At Grand Street, he jumped back as a cat leapt from a garbage can. A leftover
dybbuk
, he thought, recalling that he had seen that play at the Neighborhood Playhouse a few blocks away. Possession by a whining, platonic lover, he thought,
some dybbuk!

Dr. Freud, propped up at a bar, said: “You also saw
Exiles
there.”

“A bad play,” Catzker said.

Freud, chewing on a long fat cigar, blew smoke rings that spelled
Poldy.

On Stanton Street, a line waited in front of the Salvation Army. America, Catzker thought, has even made an assembly line of salvation: first kill the stomach pains with beef stew, and then on the belt to the Bowery Mission next door for conversion to the capitalist
God, the giver of beef stew. He had no argument with it. Full stomachs made drowsy, pogrom-hungry souls.
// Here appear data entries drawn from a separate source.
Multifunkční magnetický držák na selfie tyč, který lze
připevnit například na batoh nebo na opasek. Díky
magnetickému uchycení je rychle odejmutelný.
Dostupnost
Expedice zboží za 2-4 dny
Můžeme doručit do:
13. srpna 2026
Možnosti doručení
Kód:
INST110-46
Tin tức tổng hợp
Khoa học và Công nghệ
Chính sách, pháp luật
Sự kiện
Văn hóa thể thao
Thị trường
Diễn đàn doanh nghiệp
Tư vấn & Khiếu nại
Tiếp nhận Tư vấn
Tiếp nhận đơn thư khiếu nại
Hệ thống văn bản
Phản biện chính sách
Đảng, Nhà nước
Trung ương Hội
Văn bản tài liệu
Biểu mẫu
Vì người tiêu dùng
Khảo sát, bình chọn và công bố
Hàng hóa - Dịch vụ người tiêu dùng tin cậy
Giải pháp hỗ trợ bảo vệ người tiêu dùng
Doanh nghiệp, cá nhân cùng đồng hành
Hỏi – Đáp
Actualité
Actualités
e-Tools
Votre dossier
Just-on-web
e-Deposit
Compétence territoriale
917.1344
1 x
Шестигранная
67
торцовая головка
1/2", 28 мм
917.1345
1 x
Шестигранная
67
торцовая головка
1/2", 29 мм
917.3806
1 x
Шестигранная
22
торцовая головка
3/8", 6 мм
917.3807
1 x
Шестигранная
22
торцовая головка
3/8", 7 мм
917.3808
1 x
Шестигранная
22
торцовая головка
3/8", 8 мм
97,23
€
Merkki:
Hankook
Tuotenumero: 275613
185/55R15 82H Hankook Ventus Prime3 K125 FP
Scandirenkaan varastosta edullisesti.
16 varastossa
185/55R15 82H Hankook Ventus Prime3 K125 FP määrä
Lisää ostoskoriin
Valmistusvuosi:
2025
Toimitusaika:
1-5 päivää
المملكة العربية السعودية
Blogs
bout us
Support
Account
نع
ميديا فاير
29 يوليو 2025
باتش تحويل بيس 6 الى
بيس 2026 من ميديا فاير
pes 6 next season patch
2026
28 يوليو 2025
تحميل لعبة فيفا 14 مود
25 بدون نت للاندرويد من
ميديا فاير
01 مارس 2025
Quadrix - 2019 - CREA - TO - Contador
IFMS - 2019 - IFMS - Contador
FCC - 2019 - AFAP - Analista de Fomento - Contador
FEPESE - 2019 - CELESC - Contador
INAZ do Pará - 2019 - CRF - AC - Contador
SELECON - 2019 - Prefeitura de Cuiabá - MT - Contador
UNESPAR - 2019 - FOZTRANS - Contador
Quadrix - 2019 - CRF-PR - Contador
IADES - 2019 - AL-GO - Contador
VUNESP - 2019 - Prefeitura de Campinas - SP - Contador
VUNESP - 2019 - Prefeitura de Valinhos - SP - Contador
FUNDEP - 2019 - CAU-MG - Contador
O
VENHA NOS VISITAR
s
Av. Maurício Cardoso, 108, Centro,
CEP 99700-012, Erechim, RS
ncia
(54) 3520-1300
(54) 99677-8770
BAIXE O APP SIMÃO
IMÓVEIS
A stick figure walked toward him. A fingertipless woolen glove removed a stained gray hat, uncovering brilliant, young red hair. The hat, bottom up, brushed Catzker's stomach.

“I'm needin' a nickel, Mac.”

“For what?”

“For food.”

“Isn't it free?”

“I can get it for free. But if I have a nickel I won't be needin' to beg. You know what I mean?”

Catzker did not. He considered dignity a capitalistic ruse that kept people at killing jobs and then preached that starvation was preferable to the indignity of accepting charity. They said his father had died with dignity. How much more dead would he be without it?

“Cheap kike,” the redhead shouted, “you'll be gettin' yours soon.” He turned, bent over and farted. The men on line shouted and applauded.